The film cites that the EPA recommends that fish sold shouldn’t contain more than .4 PPM (parts per million) of mercury, while one sample of dolphin meat contains a whopping 2000 PPM. Though likely an extreme example, the consensus seems to be that most whale and dolphin meat is well over the recommended PPM. This meat is then packaged as more expensive whale meat and sold to unsuspecting consumers, or even “donated” to schools for children to eat. O’Barry and others claim that the Japanese public is unaware of the dolphin slaughters and this is because of a national cover-up and blackout that starts in the government and spreads to the media, who doesn’t report it. The individuals they interviewed seemed totally ignorant of the issue and horrified that such a thing was happening.
Wherever one stands on the morality issue, it’s hard to deny that there is a heightened modern awareness of mercury in fish, which is more of a global issue than a Japanese issue. Even though O’Barry and others in the film argue convincingly that the sale of dolphin meat poses a severe health risk to individuals, one can’t shake the feeling that this argument feels like a fear tactic meant to achieve their activist goals of freeing dolphins from captivity and preventing their slaughter. But on a sheer cinematic level, the film undeniably packs a punch. The footage taken from those hidden cameras, which includes speared and profusely bleeding dolphins swimming and struggling for their lives, is chilling. Perhaps most effective is an underwater camera that captures the flood of dolphin blood that turns the seas red, almost like the opening of a James Bond film.

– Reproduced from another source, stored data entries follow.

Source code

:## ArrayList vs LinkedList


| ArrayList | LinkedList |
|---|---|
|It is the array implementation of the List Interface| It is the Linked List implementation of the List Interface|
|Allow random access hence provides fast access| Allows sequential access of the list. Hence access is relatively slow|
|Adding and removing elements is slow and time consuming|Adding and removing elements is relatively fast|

In August of 2010, the local news in my area reported the dangerously high mercury levels in fish caught over July 4th weekend. Watching this film and looking back at that report I feel like it was a mere ripple reaching a far shore caused by an imperceptible atomic depth charge that went off miles away. Even if we question the veracity of all the claims made in this film (as we should), there’s usually a kernel of truth in even the grossest exaggerations. If all this film does is make people aware of these issues it was worthwhile, but it also makes for highly engaging, highly entertaining viewing.